160 The changes introduced by European universities into the ancient course of philosophy were all meant to:
- educate ecclesiastics, and
- render it as a more proper introduction to the study of theology
But those changes introduced the following into philosophy:
- additional subtlety,
- casuistry, and
- ascetic morality.
These certainly did not:
- render it more proper for education,
- improve understanding, nor
- mend the heart.
161 This course of philosophy is still taught diligently in most European universities.
In some of the richest and best endowed universities, the tutors teach a few unconnected shreds and parcels of this corrupted course. They commonly teach it very negligently and superficially.
162 Most of the improvements made in several branches of philosophy were not made in universities.
Most universities did not even want to adopt those improvements. For a long time, several of those universities chose to remain the sanctuaries for exploded systems and obsolete prejudices after they had been hunted out of other parts of the world.
In general, the richest and best endowed universities were the slowest in adopting those improvements. They were most averse to permit any major change in the established plan of education. Those improvements were more easily introduced into the poorer universities. The teachers there depended on their reputation for most of their subsistence. They were obliged to pay more attention to the current world opinions.
163 European public schools and universities were originally intended only for the education of churchmen.
Those churchmen were not always very diligent in instructing their pupils. But they gradually drew to themselves the education of almost everyone, particularly those of gentlemen and men of fortune. It was the best way to spend the time between infancy to adulthood for learning the business of the world. However, most of what is taught in schools and universities is not the most proper preparation for that business.
164 In England, it becomes everyday more the custom to send young people to foreign countries immediately after leaving school, without sending them to university.
It is said that our young people generally return home much improved by their travels.
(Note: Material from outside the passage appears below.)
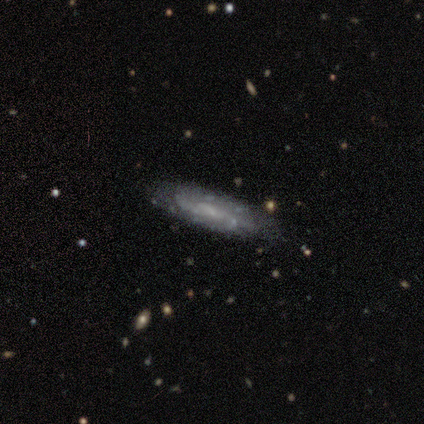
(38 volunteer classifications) This is likely a featured or disk galaxy (71%). It is clearly not viewed edge-on (81%). Bar: clearly no (82%). Spiral arm pattern: clearly yes (82%). Spiral arm count: likely can't tell (72%). Spiral winding: possibly tight (50%). Central bulge: possibly small (59%). Merging: likely none (78%).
A young man who goes abroad at 17 or 18 and returns home at 21. At that age, it is very difficult not to improve much in three or four years.
He acquires some knowledge of foreign languages from his travels though he is seldom able to speak or write them fluently.
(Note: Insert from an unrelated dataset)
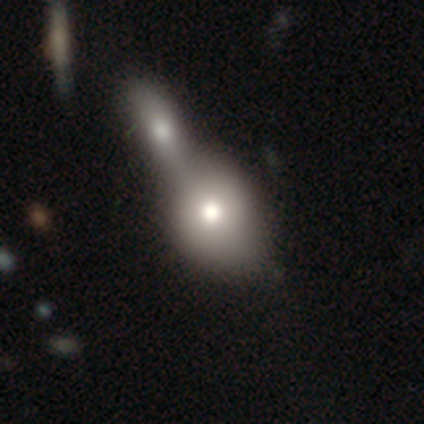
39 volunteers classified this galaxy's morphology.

He commonly returns home more conceited, unprincipled, dissipated, and more incapable of any serious application to study or business than if he had lived at home. By traveling so very young, he spends the most precious years of his life in the most frivolous dissipation.
He is far from the inspection and control of his parents and relations. Every useful habit formed by his early education might be weakened or erased instead of being riveted and confirmed.
Only the discredit of the universities could have ever created this very absurd practice of travelling at a young age. By sending his son abroad, a father delivers himself from seeing his own son unemployed, neglected, and going to ruin.
165 Such were the effects of some modern educational institutions.